View Submission

A0894

Title: Statistical analysis of fixed mini-batch gradient descent estimator Authors: Haobo Qi - Beijing Normal University (China) [presenting]
Feifei Wang - Renmin University of China (China)
Hansheng Wang - Peking University (China)
Abstract: A fixed mini-batch gradient descent (FMGD) algorithm is studied to solve optimization problems with massive datasets. In FMGD, the whole sample is split into multiple non-overlapping partitions. Once the partitions are formed, they are then fixed throughout the rest of the algorithm. For convenience, the fixed partitions are referred toas fixed mini-batches. Then, for each computation iteration, the gradients are sequentially calculated for each fixed mini-batch. Because the size of fixed mini-batches is typically much smaller than the whole sample size, it can be easily computed. This leads to much-reduced computation costs for each computational iteration. It makes FMGD computationally efficient and practically more feasible. To demonstrate the theoretical properties of FMGD, it starts with a linear regression model with a constant learning rate. Its numerical convergence and statistical efficiency properties are studied.
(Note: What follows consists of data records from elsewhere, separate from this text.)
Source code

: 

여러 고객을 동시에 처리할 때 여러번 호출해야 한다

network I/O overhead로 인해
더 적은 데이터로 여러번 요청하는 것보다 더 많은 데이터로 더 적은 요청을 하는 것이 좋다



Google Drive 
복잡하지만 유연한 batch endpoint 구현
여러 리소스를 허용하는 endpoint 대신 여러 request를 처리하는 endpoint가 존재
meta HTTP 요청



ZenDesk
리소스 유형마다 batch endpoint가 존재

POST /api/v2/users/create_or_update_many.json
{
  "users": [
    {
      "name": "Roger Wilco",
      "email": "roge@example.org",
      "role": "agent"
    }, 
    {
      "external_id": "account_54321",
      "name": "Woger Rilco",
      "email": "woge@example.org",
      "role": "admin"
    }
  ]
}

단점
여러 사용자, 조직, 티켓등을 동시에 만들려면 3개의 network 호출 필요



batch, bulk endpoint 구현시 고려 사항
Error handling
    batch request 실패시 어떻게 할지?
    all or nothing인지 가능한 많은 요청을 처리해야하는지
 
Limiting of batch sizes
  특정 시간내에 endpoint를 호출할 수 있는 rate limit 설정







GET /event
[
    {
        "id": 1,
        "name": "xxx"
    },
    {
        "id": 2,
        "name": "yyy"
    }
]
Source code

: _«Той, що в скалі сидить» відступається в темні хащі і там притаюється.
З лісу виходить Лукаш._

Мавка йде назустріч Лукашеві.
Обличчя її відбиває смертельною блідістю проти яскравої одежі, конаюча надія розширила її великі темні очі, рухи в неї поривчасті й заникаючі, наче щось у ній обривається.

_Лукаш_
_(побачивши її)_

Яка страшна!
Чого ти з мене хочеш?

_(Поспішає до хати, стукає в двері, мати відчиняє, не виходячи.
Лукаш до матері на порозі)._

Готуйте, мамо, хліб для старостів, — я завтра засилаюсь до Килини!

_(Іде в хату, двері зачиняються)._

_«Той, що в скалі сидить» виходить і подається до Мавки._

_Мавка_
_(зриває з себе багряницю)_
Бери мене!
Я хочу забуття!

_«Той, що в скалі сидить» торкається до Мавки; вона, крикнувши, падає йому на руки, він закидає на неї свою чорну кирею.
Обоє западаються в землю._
It is found that sufficiently small learning rates are necessary for both numerical convergence and statistical efficiency. Nevertheless, an extremely small learning rate might lead to painfully slow numerical convergence. A diminishing learning rate scheduling strategy can be used to solve the problem. This leads to the FMGD estimator with faster numerical convergence and better statistical efficiency. Finally, the FMGD algorithms with random shuffling and a general loss function are also studied.